#### Prompt:
The lines below from the one with "Pierre Pimpie" up to and including the one with "1935 points" are what you should set down, exactly and without pictures.

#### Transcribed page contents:
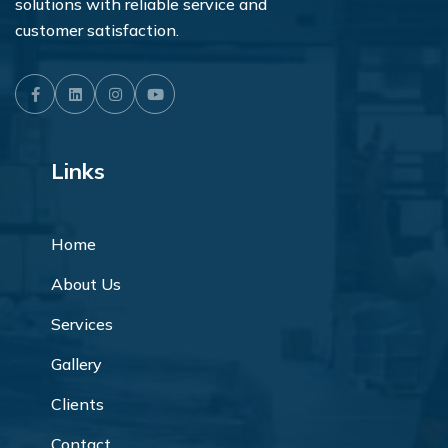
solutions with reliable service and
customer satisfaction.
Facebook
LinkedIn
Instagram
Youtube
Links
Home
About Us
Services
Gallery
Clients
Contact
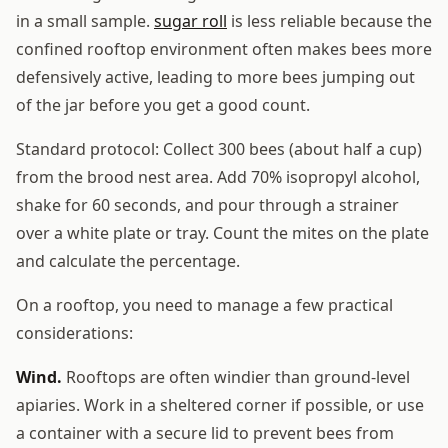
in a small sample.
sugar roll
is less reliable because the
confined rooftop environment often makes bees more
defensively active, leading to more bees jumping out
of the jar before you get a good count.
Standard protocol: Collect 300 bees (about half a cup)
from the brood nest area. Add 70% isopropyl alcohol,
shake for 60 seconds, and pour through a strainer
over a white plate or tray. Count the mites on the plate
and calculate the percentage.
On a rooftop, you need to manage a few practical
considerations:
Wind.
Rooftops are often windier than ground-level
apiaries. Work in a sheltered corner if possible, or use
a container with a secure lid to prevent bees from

==

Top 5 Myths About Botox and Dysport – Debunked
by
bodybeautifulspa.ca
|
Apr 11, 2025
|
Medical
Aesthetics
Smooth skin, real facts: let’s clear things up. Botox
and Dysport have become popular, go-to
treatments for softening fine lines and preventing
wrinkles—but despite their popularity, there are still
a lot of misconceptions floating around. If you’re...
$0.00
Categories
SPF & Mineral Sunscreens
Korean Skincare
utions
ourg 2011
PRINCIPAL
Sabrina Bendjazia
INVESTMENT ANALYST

* * *

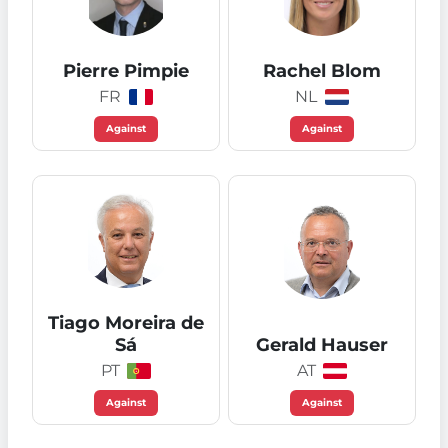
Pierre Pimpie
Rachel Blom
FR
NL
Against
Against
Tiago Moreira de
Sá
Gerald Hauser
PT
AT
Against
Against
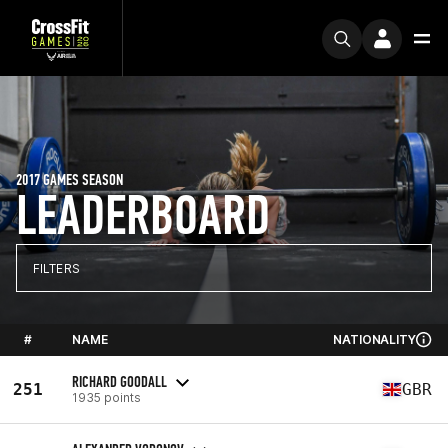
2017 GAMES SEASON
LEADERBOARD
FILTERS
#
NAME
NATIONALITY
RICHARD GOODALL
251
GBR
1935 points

#### Solution to this exercise:
Pierre Pimpie
Rachel Blom
FR
NL
Against
Against
Tiago Moreira de
Sá
Gerald Hauser
PT
AT
Against
Against
2017 GAMES SEASON
LEADERBOARD
FILTERS
#
NAME
NATIONALITY
RICHARD GOODALL
251
GBR
1935 points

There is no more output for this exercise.